I absolutely love vintage films. And Greer Garson is fabulous! I can't believe I've never seen this. I'm adding it to my Netflix queue and making sure I have a box of tissues handy. Nice review, Margaret!

Love Maggie Smith in "The Prime of Miss Jean Brodie".

Margaret said...

I'd almost forgotten about "The Prime of Miss Jean Brodie"--a fabulous film, and the performance of a lifetime by Maggie Smith.

A Cuban In London said...

'Bad Eucation' by Pedro Almodovar comes to mind. I, too, love 'Dead Poet's Society'.

Good post.

Greetings from London.

Amanda said...

Oh! My favorite that I'd watch with my mom and sister is "To Sir, With Love". That movie never fails to choke me up. Good post!

M.Kate said...

Hello Margaret, what an interesting post..I am quite like you..the sentimental and crying part..and at times, I had to hide away as I didnt want the kids to laugh at me. Happy weekend :D

Melanie said...

Hi Margaret, I do like this film. I saw it again a few months ago on TV. There were still some teachers like him -very old school- when I was at school. They were the ones who got respect and results from the class as they could also get over their love of their subject. To this day I adore mind puzzles which I was introduced to by the now Rev. Moody. The good teachers are the ones you remember as I think they can help shape your life.

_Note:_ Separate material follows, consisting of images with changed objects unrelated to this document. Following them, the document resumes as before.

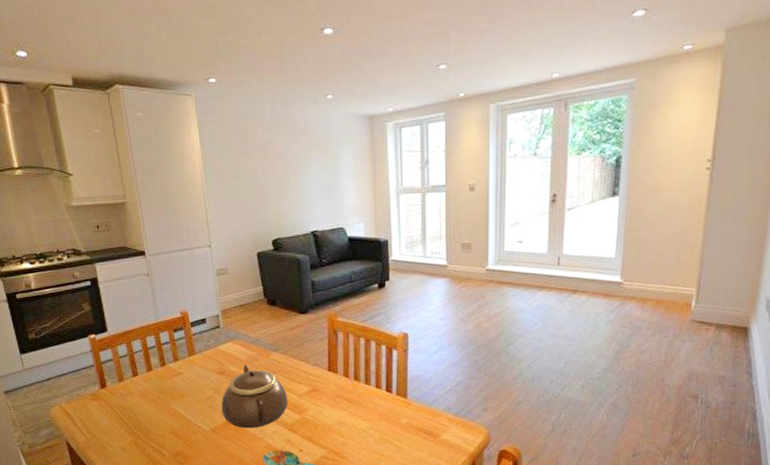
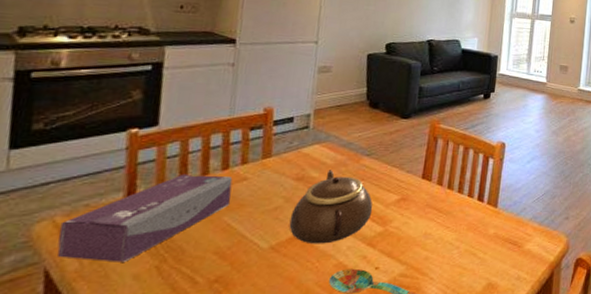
tissue box: none [66,370,174,437] -> present [57,173,233,262]

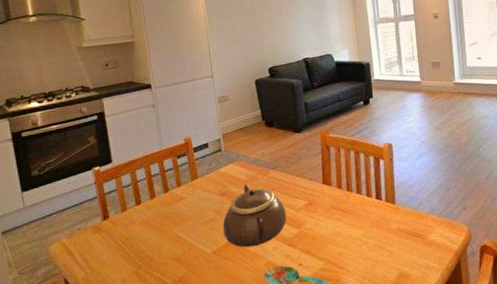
tissue box: present [57,173,233,262] -> none [66,197,176,271]

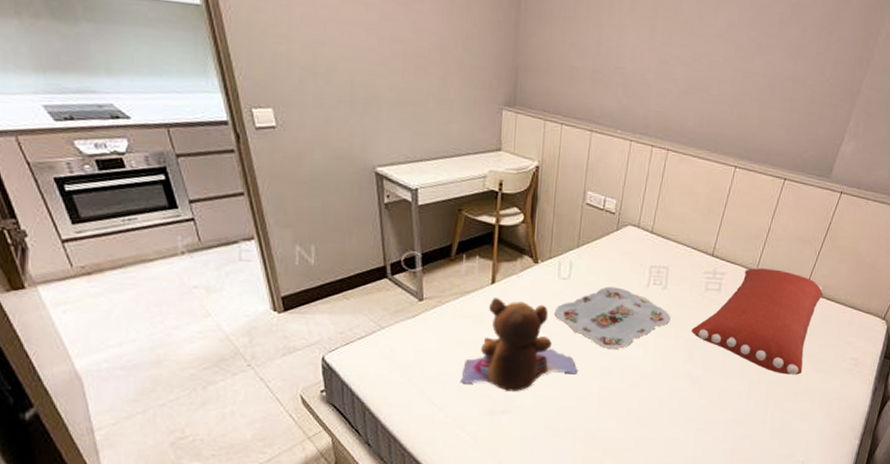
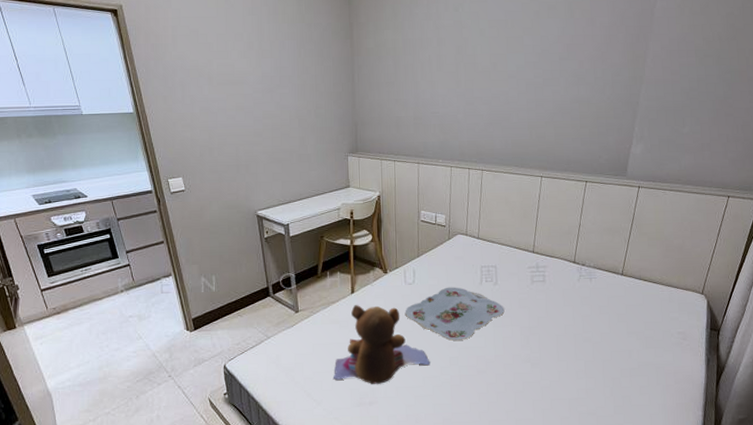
pillow: present [691,265,823,375] -> none [524,257,639,353]

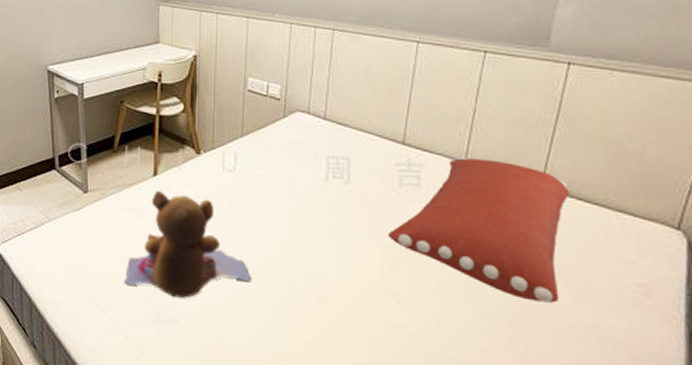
serving tray: present [405,287,505,341] -> none [221,180,359,254]
pillow: none [524,257,639,353] -> present [387,155,569,303]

"To Serve Them All My Days" is another tear jerker and beautifully told.

Thorsprincess said...

Oh, it is wonderful to live long enough for your children to share your passions! I loved this film so much for many years, and was so glad when I could buy it on a VHS tape to share it with my daughters, only to realize they were a bit bored (politely, of course) and preferred the more volatile Dead Poet's Society. Well, we watched all those wonderful films together and enjoyed debating and discussing their merits. But, oh what joy to learn that you now appreciate my beloved Mr. Chips! Thank you for the wonderful review and tribute.